### [Stored data entries]
"""

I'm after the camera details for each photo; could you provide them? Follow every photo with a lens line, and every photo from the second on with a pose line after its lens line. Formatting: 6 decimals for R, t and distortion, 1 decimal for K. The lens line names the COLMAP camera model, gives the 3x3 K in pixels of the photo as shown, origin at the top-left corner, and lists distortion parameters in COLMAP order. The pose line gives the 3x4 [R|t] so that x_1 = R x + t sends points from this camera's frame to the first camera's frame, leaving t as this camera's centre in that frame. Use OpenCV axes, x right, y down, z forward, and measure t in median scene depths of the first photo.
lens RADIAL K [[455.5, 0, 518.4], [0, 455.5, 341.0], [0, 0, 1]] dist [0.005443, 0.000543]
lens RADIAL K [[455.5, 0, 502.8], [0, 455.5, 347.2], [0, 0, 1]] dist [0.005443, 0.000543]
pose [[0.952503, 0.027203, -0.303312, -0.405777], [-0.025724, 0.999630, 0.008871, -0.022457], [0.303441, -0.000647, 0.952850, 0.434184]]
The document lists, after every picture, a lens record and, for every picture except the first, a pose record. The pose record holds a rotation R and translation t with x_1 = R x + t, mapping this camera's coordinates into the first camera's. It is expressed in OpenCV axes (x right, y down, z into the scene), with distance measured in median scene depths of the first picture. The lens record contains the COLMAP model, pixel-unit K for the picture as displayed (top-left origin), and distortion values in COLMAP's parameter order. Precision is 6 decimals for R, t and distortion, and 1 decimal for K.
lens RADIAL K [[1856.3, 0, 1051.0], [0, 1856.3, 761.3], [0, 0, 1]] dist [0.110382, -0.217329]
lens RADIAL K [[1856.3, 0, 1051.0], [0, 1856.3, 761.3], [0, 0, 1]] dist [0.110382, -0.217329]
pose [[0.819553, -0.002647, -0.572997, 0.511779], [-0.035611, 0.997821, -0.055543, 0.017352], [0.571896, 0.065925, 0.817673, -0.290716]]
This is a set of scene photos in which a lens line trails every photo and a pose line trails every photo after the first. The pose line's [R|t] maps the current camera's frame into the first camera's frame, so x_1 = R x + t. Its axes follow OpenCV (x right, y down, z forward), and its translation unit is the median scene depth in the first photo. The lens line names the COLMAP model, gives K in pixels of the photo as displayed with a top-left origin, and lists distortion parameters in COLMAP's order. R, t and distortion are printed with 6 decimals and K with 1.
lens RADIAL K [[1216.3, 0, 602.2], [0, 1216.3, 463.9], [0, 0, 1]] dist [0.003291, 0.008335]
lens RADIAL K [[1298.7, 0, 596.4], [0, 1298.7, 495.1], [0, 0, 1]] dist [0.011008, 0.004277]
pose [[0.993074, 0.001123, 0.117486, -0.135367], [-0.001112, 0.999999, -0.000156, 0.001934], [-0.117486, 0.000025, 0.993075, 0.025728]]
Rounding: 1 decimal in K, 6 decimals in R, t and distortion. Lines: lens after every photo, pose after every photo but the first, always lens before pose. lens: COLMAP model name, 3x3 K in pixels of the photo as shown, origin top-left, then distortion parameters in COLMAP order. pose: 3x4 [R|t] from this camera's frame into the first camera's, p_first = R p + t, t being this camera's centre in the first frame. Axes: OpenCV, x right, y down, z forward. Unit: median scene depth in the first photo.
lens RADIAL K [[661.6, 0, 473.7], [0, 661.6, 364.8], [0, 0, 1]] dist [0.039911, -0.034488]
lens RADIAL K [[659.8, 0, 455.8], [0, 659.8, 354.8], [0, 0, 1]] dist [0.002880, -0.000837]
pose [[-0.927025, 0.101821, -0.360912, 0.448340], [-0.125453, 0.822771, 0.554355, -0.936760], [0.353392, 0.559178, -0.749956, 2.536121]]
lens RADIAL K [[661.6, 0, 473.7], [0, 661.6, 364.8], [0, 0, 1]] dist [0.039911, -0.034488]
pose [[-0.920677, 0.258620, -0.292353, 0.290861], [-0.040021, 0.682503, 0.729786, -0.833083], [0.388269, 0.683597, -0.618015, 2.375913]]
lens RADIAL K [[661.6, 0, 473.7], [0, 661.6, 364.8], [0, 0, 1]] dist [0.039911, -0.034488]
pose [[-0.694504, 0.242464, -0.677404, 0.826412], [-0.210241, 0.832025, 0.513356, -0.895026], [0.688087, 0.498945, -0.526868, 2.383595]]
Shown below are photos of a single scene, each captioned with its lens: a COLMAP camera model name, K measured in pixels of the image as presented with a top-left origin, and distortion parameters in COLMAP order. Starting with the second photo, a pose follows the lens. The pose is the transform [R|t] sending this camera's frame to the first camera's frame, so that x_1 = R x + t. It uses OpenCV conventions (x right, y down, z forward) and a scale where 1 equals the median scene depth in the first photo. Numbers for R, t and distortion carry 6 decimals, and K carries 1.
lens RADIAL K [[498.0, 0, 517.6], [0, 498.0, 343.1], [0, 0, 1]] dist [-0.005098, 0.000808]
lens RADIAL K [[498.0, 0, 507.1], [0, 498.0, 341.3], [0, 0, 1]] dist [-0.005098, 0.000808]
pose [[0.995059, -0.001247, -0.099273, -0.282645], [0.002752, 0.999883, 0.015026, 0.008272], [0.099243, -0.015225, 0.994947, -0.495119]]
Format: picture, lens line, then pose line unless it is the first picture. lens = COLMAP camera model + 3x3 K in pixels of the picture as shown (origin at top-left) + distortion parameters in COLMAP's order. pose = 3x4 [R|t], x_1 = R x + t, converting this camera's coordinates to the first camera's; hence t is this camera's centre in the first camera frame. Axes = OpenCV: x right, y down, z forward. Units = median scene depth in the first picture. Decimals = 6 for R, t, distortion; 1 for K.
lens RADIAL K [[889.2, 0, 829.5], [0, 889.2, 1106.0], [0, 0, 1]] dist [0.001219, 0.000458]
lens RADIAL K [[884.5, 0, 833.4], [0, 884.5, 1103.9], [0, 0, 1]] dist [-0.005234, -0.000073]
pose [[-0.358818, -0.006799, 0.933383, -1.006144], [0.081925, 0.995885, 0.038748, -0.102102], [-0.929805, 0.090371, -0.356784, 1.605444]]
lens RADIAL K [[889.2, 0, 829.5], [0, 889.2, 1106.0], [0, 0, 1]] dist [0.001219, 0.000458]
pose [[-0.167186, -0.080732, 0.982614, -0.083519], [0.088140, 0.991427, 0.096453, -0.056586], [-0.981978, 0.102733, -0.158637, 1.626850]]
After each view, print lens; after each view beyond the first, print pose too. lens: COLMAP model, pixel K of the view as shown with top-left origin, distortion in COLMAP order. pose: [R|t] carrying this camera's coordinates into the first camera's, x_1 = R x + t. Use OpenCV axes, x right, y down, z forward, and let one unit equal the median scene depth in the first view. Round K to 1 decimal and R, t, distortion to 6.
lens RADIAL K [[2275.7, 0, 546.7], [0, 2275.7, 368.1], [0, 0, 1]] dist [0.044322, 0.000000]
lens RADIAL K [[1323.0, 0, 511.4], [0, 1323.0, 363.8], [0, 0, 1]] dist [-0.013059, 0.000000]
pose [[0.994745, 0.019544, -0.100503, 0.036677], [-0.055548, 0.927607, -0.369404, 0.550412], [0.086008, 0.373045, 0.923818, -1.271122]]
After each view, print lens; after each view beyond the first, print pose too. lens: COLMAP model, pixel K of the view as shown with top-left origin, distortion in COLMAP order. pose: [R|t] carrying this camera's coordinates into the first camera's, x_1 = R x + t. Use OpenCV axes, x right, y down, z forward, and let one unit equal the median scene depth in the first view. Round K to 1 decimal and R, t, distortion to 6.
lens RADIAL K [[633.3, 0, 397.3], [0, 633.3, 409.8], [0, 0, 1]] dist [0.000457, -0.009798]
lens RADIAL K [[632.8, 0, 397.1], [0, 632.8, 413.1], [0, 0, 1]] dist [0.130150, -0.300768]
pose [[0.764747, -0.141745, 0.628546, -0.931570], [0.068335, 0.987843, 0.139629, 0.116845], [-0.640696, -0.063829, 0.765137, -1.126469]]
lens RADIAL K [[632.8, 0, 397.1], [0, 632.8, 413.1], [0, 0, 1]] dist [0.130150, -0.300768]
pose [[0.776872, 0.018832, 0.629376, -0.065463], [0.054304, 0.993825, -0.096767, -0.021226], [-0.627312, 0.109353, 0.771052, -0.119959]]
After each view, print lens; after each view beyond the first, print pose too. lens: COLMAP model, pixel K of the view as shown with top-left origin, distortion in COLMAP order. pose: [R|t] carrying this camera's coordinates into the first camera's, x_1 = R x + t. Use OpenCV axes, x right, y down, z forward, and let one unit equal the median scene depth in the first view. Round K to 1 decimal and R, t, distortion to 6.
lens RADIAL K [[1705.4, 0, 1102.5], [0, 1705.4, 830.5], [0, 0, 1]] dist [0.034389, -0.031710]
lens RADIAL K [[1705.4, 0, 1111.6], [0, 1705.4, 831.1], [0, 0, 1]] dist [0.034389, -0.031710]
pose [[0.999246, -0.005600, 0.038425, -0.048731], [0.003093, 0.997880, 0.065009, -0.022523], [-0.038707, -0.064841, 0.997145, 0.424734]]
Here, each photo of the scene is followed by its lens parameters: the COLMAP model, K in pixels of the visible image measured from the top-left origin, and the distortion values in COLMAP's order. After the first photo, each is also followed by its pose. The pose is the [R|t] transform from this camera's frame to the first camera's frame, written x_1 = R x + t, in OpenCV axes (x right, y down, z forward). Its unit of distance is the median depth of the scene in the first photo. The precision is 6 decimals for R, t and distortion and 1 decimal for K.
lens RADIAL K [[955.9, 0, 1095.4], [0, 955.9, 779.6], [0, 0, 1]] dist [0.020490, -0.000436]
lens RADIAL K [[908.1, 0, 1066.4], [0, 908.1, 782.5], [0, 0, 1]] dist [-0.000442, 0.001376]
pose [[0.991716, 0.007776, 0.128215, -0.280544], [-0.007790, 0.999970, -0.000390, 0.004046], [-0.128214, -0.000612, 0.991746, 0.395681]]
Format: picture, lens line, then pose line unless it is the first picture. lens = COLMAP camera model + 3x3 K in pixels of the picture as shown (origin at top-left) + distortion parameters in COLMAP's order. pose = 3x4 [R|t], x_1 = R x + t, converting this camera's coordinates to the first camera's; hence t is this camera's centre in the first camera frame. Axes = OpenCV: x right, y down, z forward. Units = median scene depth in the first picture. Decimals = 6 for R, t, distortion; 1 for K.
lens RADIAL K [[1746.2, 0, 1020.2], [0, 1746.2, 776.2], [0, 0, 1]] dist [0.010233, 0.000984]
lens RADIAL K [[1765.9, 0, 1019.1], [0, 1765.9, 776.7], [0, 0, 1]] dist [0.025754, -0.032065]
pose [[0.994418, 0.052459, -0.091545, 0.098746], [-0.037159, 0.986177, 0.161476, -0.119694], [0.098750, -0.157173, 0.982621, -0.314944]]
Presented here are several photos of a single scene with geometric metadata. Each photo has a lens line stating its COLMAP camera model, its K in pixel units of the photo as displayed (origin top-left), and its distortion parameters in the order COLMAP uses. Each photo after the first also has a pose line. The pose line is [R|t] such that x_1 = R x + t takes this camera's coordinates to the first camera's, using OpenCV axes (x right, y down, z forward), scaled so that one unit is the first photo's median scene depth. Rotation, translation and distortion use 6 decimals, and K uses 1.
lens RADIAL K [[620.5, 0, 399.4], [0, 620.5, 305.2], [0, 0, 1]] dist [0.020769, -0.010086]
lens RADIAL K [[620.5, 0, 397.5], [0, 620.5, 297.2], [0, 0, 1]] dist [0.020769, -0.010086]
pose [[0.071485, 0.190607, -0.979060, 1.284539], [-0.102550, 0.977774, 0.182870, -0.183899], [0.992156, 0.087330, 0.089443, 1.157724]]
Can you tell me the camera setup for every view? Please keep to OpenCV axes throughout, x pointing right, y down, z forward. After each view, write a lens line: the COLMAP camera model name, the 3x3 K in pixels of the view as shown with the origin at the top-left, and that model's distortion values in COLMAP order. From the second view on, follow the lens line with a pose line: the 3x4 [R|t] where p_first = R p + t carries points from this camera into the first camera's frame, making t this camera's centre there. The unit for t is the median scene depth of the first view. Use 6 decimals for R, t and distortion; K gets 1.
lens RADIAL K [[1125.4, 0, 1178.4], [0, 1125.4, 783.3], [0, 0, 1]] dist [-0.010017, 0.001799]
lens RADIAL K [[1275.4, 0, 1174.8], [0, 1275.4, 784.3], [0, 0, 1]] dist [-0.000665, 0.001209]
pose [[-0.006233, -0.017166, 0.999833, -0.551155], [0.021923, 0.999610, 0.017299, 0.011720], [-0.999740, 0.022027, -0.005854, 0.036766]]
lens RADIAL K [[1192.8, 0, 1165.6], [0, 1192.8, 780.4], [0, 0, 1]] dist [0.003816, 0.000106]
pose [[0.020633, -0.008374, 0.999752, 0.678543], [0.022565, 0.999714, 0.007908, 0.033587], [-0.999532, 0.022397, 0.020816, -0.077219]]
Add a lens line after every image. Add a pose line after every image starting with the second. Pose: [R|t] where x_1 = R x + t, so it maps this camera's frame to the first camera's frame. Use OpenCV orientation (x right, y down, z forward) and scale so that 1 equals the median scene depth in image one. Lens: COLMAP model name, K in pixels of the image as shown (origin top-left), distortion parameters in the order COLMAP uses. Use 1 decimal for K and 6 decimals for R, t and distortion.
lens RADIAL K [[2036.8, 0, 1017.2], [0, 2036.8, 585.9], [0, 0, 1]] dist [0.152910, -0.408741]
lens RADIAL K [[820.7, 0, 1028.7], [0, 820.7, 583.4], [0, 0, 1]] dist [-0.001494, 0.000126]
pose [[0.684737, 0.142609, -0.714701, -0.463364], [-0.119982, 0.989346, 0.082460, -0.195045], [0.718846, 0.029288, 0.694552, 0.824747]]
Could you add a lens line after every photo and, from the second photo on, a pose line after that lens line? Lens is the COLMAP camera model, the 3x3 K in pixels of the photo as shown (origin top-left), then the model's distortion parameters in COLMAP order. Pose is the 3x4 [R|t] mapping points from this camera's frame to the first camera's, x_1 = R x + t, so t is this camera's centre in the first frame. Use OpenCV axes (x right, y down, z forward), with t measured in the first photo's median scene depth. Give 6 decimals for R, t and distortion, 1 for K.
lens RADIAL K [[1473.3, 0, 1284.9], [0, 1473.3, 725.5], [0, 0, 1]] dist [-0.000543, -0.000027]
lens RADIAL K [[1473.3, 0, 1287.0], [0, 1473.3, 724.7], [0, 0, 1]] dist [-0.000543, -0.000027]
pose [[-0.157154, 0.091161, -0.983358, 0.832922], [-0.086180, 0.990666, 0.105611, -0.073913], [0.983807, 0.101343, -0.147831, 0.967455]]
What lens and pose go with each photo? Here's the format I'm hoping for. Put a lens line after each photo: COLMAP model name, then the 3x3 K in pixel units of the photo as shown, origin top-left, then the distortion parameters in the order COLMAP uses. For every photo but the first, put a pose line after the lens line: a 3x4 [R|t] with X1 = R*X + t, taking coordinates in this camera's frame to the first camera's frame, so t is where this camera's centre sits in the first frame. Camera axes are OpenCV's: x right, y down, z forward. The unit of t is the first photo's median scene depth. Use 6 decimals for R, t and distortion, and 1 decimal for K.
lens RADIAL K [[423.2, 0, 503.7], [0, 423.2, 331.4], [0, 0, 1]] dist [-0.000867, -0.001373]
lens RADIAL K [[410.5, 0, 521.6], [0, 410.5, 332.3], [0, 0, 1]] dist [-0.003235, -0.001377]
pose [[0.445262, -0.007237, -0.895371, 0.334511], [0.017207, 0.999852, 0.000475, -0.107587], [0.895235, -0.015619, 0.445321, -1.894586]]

"""

### [WHAT THIS TASK INVOLVES]
Count the lines of the records above that contain the string "gets", treating uppercase and lowercase as distinct, and give only the number.

### [OUTPUT OF THE TASK]
1